The desired count can be found by using the Inclusion-Exclusion Principle.

$$\binom{39}{10} - \binom{10}{1}\binom{35}{10} + \binom{10}{2}\binom{31}{10} - \binom{10}{3}\binom{27}{10} + \binom{10}{4}\binom{23}{10} - \binom{10}{5}\binom{19}{10} + \binom{10}{6}\binom{15}{10} - \binom{10}{7}\binom{11}{10} = 1~048~575 = 4^{10} - 1$$

However, there is an easier method.

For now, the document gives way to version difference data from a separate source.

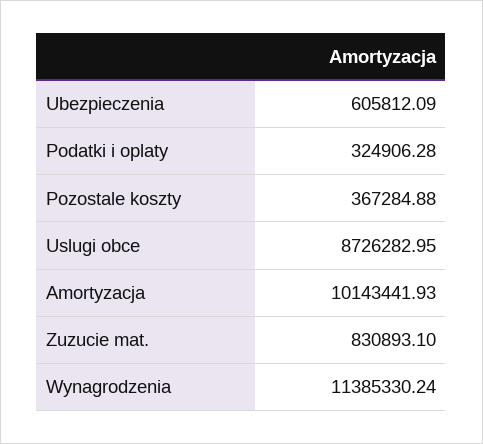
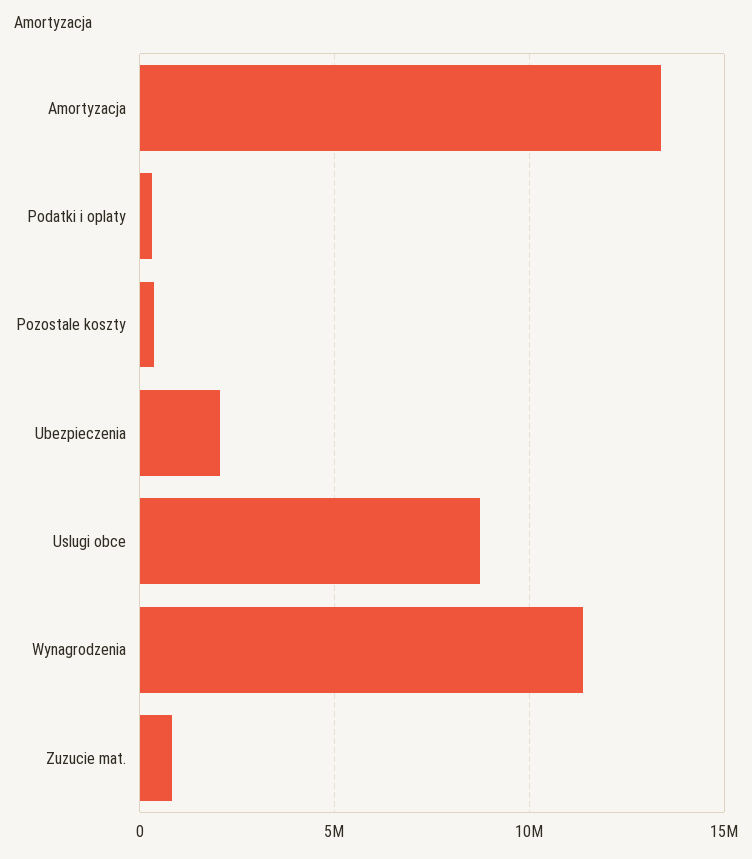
Ubezpieczenia: 605812.09 -> 2000000
Amortyzacja: 10143441.93 -> 13500000

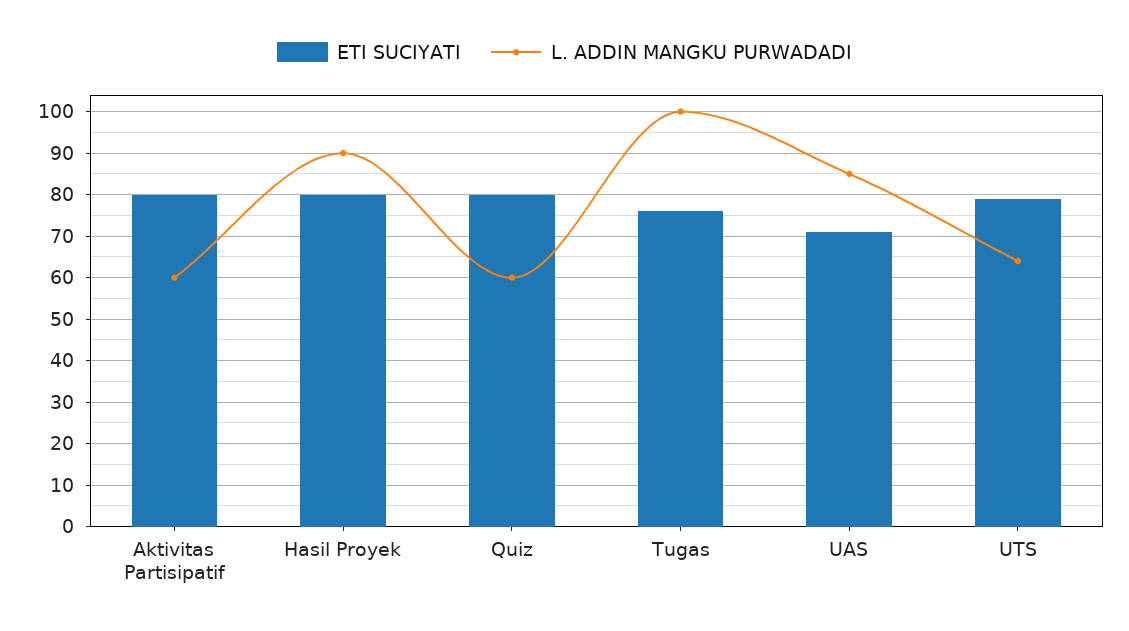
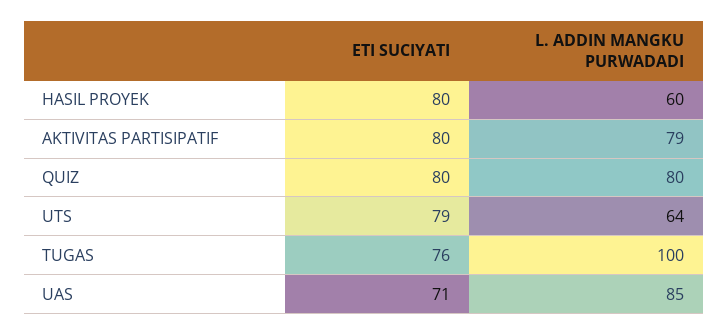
L. ADDIN MANGKU PURWADADI, Aktivitas Partisipatif: 60 -> 79
L. ADDIN MANGKU PURWADADI, Hasil Proyek: 90 -> 60
L. ADDIN MANGKU PURWADADI, Quiz: 60 -> 80

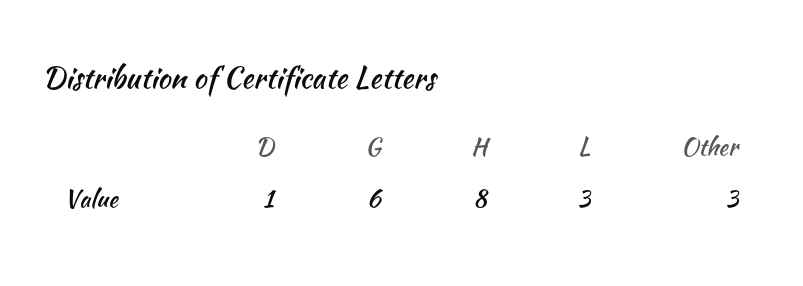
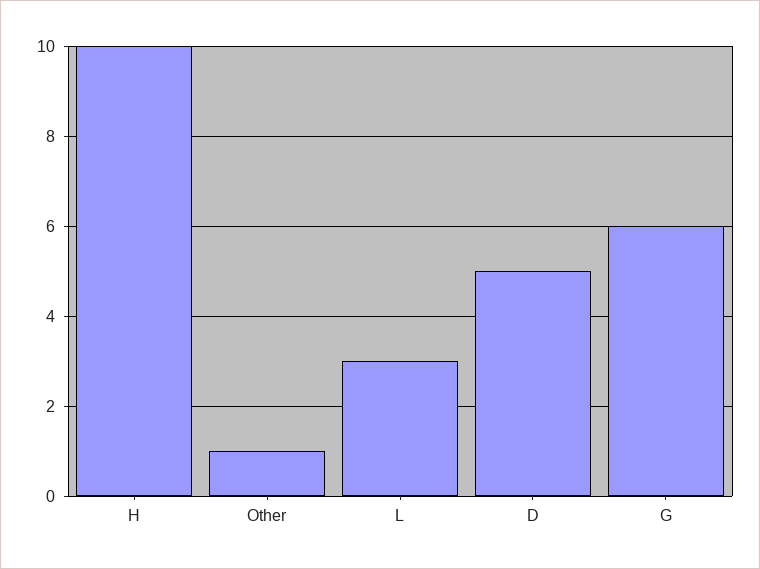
D: 1 -> 5
H: 8 -> 10
Other: 3 -> 1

Let $y_j = 5 - x_j$ for $1 \leq j \leq 10$. Then each $y_j$ is a positive integer satisfying $1 \leq y_j \leq 4$. Substituting $5 - y_j$ for $x_j$, $1 \leq j \leq 10$, in inequality 1 yields \begin{align*} 50 - y_1 - y_2 - y_3 - y_4 - y_5 - y_6 - y_7 - y_8 - y_9 - y_{10} & \leq 39\\ -y_1 - y_2 - y_3 - y_4 - y_5 - y_6 - y_7 - y_8 - y_9 - y_{10} & \leq -11\\ y_1 + y_2 + y_3 + y_4 + y_5 + y_6 + y_7 + y_8 + y_9 + y_{10} & \geq 11 \tag{6} \end{align*} The number of solutions of inequality 6 is found by subtracting the number of solutions of the inequality $$y_1 + y_2 + y_3 + y_4 + y_5 + y_6 + y_7 + y_8 + y_9 + y_{10} \leq 10 \tag{7}$$ in the positive integers from $4^{10}$. There is one such solution, so we obtain $4^{10} - 1$ solutions for inequality 1.